The prior informative Appendix II (recommended optional enhancement) was obsoleted by the creation of the normative Annex X.

In June 2001, another informative appendix (Appendix III, Examples for H.263 encoder/decoder implementations) was approved. It describes techniques for encoding and for error/loss concealment by decoders.

In January 2005, a unified H.263 specification document was produced (with the exception of Appendix III, which remains as a separately-published document).

In August 2005, an implementors' guide was approved to correct a small error in the seldom-used Annex Q reduced-resolution update mode.
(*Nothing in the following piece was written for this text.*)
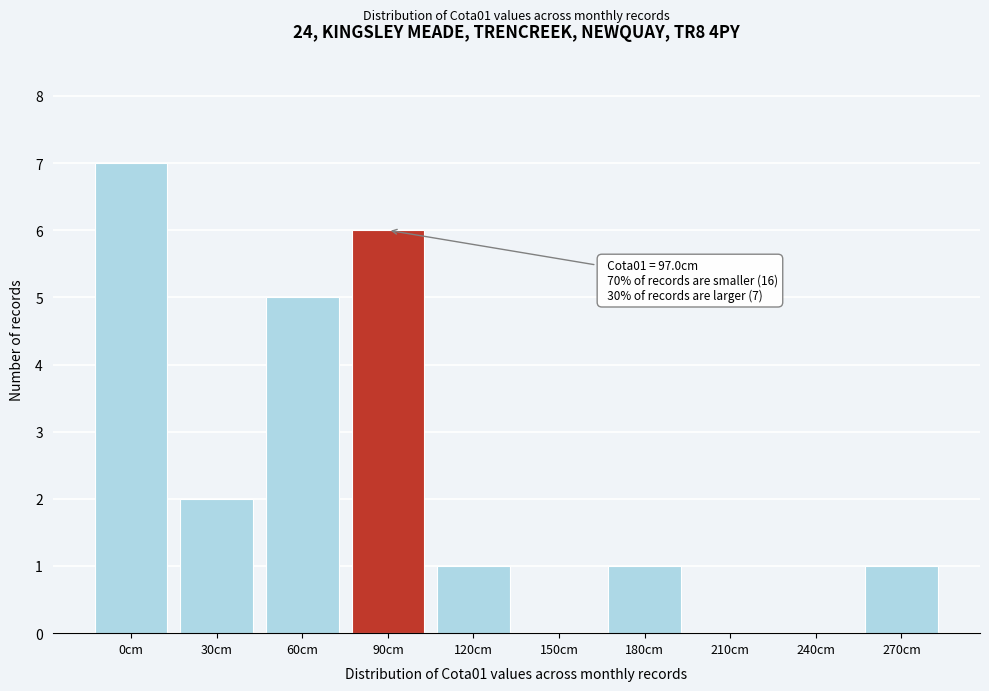

Reading left to right, transcribe all the data shown in this chart.

0cm=7	30cm=2	60cm=5	90cm=6	120cm=1	150cm=0	180cm=1	210cm=0	240cm=0	270cm=1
==Patent rights and open-source implementation==
H.263 was developed under the "reasonable and non-discriminatory" patent licensing policy of ITU-T, although in practice, the licensing for patent rights on the standard did not become the subject of substantial litigation. Due to the age of the standard, most or all relevant patents would currently be expired – at least for patents that would apply to the early versions of the standard.

Open-source implementations include the LGPL-licensed libavcodec library (part of the FFmpeg project) which is used by programs such as ffdshow, VLC media player and MPlayer.